_TEXTE SOURCE_:
+---+

08.09.2023 Auteur: Vladimir Terehov

Sur les dernières manœuvres américaines avec leurs alliés en mer de Chine Méridionale

Bien que le mot « manœuvres » (« jeu de la manœuvre ») ait essentiellement une connotation militaire (dans la langue russe, NDLR), il peut également être utilisé en relation avec le comportement d’un état individuel (ou même d’un groupe d’états) face à un problème politique. Au stade actuel du « Grand jeu mondial », l’un des problèmes les plus importants est dû à la question du contrôle de la situation en mer de Chine Méridionale, ainsi qu’au-dessus de la zone terrestre qui l’entoure, qui comprend dix pays d’Asie du Sud-Est, formant ensemble l’Association régionale (ASEAN)

Au cours des deux dernières décennies, la mer de Chine Méridionale et l’Asie du Sud-Est dans son ensemble ont été de plus en plus au centre de l’exécution des manœuvres militaires et politiques des deux principales puissances mondiales (les États-Unis et la Chine). Cependant, il serait plus précis de dire que la mer de Chine méridionale est la zone méridionale d’un espace plus large pour de telles manœuvres, qui peut être représenté comme une bande d’environ 1 à 1,5 mille kilomètres de large, s’étendant sur 5 à 6 mille kilomètres de la mer de Chine Méridionale du nord-est, c’est-à-dire de la péninsule Coréenne avec le Japon, au sud-ouest jusqu’au détroit de Malacca. L’importance stratégique de la question du contrôle de cette dernière tient au fait qu’elle relie la « bande » indiquée ci-dessus (plus précisément, sa « zone très méridionale ») à l’océan Indien, par lequel passent les voies commerciales les plus importantes vers l’Afrique et la région du Grand Moyen-Orient.

+---+

_DONNÉES FOURNIES_:
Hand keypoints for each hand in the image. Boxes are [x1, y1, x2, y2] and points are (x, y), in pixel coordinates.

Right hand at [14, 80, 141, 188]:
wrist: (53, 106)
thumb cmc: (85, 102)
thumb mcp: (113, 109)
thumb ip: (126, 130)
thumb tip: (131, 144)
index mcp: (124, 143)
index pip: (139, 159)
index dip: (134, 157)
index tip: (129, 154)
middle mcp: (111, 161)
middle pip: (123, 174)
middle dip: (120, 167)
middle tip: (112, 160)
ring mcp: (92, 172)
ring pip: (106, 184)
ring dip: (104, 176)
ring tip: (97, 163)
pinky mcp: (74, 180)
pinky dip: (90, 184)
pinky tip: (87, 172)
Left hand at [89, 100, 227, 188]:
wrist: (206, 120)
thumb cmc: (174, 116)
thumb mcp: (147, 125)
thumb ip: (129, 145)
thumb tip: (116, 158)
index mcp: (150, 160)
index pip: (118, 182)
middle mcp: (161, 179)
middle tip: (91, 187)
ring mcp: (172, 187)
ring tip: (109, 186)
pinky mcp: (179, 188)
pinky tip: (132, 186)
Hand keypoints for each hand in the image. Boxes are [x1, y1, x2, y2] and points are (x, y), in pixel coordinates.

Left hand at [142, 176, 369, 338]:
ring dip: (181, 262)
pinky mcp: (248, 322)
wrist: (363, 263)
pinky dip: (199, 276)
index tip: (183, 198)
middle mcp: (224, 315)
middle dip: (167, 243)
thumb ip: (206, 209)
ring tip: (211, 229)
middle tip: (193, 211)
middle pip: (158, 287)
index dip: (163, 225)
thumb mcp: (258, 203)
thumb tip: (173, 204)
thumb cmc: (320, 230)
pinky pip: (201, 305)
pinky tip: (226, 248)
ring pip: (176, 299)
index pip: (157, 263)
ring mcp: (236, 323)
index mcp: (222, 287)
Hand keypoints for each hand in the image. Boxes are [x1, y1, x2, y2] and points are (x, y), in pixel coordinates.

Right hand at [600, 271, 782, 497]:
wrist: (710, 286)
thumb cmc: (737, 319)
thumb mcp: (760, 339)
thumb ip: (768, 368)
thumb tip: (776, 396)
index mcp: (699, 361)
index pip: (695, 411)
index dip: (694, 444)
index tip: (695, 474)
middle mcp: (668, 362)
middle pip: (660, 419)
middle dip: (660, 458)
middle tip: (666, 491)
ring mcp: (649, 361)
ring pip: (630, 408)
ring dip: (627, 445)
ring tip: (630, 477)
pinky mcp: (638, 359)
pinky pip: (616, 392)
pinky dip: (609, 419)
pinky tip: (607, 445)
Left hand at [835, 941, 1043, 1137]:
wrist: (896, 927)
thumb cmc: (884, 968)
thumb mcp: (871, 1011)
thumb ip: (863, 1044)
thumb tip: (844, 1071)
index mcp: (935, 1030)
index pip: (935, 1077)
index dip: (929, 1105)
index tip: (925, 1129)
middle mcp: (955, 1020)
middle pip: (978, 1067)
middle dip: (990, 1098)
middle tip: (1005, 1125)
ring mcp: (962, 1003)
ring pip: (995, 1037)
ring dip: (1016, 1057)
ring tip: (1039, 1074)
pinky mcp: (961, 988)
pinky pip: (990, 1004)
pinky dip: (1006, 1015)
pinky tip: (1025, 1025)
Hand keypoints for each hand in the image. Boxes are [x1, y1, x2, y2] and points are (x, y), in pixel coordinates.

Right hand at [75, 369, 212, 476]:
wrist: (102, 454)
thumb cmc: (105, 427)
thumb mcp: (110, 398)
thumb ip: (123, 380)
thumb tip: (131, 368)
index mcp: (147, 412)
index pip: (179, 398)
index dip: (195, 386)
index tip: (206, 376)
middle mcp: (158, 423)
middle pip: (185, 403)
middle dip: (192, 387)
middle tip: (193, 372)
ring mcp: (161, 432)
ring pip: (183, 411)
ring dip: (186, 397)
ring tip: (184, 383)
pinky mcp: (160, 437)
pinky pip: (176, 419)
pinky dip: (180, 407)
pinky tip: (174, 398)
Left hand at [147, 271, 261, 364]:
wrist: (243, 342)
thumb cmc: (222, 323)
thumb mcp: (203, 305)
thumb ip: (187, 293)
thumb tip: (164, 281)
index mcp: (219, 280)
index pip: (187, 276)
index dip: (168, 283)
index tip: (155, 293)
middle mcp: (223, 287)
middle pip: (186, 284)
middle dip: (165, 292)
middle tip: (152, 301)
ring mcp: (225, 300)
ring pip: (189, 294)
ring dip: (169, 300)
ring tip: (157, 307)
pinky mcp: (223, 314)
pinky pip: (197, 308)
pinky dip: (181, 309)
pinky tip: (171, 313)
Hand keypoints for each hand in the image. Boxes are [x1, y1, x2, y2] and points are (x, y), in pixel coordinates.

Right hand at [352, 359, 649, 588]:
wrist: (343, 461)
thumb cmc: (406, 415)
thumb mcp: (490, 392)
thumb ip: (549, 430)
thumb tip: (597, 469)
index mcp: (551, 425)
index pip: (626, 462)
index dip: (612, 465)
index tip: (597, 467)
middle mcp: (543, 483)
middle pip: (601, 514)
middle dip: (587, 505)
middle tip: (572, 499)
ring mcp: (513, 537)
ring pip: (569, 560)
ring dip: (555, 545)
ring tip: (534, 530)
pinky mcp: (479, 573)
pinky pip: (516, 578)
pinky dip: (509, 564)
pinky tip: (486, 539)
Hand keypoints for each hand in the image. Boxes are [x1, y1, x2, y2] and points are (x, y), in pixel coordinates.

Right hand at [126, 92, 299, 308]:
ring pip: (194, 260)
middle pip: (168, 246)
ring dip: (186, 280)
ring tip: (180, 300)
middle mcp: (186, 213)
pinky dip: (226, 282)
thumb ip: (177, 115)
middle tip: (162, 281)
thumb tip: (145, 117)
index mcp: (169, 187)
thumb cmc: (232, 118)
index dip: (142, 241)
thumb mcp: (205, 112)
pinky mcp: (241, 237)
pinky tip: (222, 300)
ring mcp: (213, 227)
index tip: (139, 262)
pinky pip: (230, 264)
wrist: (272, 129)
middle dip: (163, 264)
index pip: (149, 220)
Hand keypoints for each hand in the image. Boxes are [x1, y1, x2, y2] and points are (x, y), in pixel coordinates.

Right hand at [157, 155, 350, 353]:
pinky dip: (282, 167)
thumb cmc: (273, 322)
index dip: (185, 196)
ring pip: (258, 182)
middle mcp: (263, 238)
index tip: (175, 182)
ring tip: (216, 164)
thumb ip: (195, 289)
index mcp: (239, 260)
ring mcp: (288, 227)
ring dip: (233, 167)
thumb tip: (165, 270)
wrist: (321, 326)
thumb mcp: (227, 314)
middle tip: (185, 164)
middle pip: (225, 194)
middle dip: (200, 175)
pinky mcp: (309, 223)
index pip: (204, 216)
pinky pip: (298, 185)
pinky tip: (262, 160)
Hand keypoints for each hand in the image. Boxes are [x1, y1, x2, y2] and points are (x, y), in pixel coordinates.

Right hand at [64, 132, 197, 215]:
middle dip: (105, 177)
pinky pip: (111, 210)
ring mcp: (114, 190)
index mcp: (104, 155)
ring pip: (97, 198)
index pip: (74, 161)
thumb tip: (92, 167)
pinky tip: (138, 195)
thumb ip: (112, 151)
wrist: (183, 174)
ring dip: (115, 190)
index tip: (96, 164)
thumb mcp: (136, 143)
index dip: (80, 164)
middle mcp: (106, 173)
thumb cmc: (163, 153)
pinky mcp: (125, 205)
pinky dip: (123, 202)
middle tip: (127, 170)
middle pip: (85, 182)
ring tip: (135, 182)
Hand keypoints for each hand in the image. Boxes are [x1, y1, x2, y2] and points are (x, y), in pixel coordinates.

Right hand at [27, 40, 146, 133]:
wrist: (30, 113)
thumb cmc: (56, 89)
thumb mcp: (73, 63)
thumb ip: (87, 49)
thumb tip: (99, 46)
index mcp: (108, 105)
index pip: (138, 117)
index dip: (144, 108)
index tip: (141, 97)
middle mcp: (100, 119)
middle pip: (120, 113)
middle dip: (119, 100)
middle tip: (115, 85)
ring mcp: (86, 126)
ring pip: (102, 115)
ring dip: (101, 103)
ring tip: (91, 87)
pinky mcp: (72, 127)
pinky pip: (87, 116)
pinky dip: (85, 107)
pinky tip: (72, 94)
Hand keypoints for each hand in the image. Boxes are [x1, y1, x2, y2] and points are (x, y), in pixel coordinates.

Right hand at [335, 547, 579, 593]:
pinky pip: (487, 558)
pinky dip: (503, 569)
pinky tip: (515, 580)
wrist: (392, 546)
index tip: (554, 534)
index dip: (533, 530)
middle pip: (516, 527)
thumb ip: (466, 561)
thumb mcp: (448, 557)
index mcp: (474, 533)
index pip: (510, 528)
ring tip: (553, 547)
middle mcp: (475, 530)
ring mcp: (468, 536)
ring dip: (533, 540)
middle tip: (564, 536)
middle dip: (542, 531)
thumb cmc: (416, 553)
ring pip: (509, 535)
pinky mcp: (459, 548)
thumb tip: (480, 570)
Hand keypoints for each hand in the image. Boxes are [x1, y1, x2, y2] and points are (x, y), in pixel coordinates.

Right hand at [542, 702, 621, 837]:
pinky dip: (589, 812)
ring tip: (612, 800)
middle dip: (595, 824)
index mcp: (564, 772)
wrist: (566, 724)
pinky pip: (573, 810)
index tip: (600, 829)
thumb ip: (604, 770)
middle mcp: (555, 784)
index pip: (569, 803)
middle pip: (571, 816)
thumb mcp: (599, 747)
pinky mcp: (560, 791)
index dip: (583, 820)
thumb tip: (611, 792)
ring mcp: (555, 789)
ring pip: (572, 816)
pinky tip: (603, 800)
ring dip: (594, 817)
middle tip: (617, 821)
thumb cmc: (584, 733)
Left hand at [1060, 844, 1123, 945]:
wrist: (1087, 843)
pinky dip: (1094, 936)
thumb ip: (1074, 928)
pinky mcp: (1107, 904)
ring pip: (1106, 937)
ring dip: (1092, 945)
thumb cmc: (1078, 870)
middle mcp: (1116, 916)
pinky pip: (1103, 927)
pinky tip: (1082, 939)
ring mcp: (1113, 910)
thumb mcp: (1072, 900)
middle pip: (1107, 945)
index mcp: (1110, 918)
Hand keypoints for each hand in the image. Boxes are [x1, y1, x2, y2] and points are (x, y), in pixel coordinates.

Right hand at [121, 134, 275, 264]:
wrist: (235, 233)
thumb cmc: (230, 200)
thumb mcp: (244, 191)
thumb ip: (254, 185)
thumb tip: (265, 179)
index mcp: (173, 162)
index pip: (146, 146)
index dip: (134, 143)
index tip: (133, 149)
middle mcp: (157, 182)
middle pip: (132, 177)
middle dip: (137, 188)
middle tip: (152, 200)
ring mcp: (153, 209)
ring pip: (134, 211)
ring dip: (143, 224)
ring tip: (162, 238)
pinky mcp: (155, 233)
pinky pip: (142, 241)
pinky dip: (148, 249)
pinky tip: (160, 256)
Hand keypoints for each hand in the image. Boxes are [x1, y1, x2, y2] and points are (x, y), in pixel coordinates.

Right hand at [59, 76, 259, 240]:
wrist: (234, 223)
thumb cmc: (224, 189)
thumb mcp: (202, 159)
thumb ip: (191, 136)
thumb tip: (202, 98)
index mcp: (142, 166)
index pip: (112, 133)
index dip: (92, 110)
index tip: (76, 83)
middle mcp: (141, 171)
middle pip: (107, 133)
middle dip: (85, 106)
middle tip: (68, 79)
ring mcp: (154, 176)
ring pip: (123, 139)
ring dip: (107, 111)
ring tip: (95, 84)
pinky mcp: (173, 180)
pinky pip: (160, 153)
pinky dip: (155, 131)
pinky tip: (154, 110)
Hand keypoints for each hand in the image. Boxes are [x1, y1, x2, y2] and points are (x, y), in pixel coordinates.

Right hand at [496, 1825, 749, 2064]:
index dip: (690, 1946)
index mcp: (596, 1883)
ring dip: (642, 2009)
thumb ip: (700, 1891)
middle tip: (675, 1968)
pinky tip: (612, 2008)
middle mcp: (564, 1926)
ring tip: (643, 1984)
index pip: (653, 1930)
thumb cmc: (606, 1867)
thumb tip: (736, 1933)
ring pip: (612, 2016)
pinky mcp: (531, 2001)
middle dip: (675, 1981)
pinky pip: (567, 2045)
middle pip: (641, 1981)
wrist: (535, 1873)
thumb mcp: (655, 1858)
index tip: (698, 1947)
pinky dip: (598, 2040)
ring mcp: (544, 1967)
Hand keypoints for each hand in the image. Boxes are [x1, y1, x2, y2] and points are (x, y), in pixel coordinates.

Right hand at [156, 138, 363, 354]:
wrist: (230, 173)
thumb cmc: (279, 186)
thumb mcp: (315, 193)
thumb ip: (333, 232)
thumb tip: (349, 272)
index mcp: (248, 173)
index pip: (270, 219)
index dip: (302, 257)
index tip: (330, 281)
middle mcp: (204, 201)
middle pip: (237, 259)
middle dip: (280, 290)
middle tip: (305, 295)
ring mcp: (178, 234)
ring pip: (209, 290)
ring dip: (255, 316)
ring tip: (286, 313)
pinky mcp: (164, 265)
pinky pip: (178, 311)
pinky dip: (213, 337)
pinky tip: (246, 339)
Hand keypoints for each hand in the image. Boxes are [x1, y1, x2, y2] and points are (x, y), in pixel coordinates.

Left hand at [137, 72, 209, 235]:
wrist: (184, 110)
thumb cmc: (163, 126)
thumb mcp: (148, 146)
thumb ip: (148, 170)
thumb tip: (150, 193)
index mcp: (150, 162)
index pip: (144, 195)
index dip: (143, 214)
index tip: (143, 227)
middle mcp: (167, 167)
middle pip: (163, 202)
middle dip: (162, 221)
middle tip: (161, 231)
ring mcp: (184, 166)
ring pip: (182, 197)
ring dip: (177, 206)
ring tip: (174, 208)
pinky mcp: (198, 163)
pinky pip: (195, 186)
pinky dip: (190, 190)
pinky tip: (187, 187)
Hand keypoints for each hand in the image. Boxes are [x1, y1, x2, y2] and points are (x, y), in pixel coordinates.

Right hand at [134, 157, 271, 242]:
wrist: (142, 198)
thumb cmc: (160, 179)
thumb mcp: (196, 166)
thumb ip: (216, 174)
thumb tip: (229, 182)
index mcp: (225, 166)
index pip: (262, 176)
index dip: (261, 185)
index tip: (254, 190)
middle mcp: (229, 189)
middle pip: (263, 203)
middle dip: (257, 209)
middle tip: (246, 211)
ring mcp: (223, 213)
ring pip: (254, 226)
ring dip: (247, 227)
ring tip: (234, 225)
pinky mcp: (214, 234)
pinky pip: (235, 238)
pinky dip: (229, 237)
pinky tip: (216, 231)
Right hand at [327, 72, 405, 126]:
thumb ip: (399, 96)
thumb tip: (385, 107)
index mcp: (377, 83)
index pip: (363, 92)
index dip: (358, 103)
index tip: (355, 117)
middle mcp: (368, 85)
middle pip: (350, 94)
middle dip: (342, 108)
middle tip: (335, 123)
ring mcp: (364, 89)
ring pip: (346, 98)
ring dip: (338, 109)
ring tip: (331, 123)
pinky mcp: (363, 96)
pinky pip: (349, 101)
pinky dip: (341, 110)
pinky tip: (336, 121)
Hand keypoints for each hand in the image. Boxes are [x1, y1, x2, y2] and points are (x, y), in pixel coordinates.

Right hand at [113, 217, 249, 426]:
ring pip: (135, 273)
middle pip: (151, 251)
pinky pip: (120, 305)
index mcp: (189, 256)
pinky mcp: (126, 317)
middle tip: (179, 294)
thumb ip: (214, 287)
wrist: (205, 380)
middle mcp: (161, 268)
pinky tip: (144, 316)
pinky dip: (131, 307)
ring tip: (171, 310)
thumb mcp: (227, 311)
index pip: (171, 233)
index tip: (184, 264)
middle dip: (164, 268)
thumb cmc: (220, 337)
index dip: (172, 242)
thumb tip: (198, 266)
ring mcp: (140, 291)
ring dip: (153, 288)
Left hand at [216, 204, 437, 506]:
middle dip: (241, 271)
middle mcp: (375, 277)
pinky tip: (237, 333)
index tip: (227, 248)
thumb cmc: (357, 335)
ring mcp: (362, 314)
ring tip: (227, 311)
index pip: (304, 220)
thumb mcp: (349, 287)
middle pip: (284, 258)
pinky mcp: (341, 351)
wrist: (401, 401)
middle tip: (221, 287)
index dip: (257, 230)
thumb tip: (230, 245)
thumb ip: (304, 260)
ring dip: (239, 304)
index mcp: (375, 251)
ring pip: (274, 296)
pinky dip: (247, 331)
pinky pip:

+---+

_QUESTIONS_:
(1) D'après l'article sur la mer de Chine méridionale, jusqu'à quel détroit la bande décrite s'étend-elle au sud-ouest ?
(2) Recopiez le passage de l'article sur la mer de Chine méridionale compris entre « Sur les dernières » et « l’Association régionale (ASEAN) », ces deux bornes incluses.
(3) Poursuivez l'article sur la mer de Chine méridionale après sa dernière phrase.

_CORRIGÉ_:
(1) Jusqu'au détroit de Malacca.

(2)
Sur les dernières manœuvres américaines avec leurs alliés en mer de Chine Méridionale

Bien que le mot « manœuvres » (« jeu de la manœuvre ») ait essentiellement une connotation militaire (dans la langue russe, NDLR), il peut également être utilisé en relation avec le comportement d’un état individuel (ou même d’un groupe d’états) face à un problème politique. Au stade actuel du « Grand jeu mondial », l’un des problèmes les plus importants est dû à la question du contrôle de la situation en mer de Chine Méridionale, ainsi qu’au-dessus de la zone terrestre qui l’entoure, qui comprend dix pays d’Asie du Sud-Est, formant ensemble l’Association régionale (ASEAN)

(3)
Avec une telle vision de l’espace de manœuvre mutuel des deux principales puissances mondiales, Taiwan s’avère également en être un élément intégral. La perte de contrôle de Washington sur cette île détruit un espace de confrontation plus ou moins commun avec la RPC. C’est également pour cette raison que les dirigeants américains n’ont jusqu’à présent manifesté aucune volonté d’échanger leur refus d’un soutien global à Taiwan contre la perspective d’une amélioration des relations avec le  principal adversaire géopolitique actuel.

Dans le même temps, les Philippines, c’est-à-dire l’un des principaux pays d’Asie du Sud-Est et membre de l’ASEAN, jouent de plus en plus clairement le rôle de « soutien du Sud » aux positions américaines à Taiwan et au régime qui y règne jusqu’à présent. . Malgré les déclarations qui viennent parfois des dirigeants philippins selon lesquelles ils ne permettront pas au pays de devenir une base de confrontation entre l’un des principaux acteurs mondiaux contre un autre, c’est en fait exactement ce qui se passe ces dernières années.

Et on ne peut pas dire que cette tendance dépend fortement du groupe politique concurrent qui dirige actuellement le pays. Car aucun d’entre eux ne peut se permettre de refuser de soutenir « l’Occident uni » dirigé par les États-Unis dans les conflits territoriaux avec la RPC au sujet de la propriété de certaines zones de la mer de Chine Méridionale. Un plan de soutien similaire (à la même occasion) est également proposé à un certain nombre d’autres pays d’Asie du Sud-Est, par exemple au Vietnam.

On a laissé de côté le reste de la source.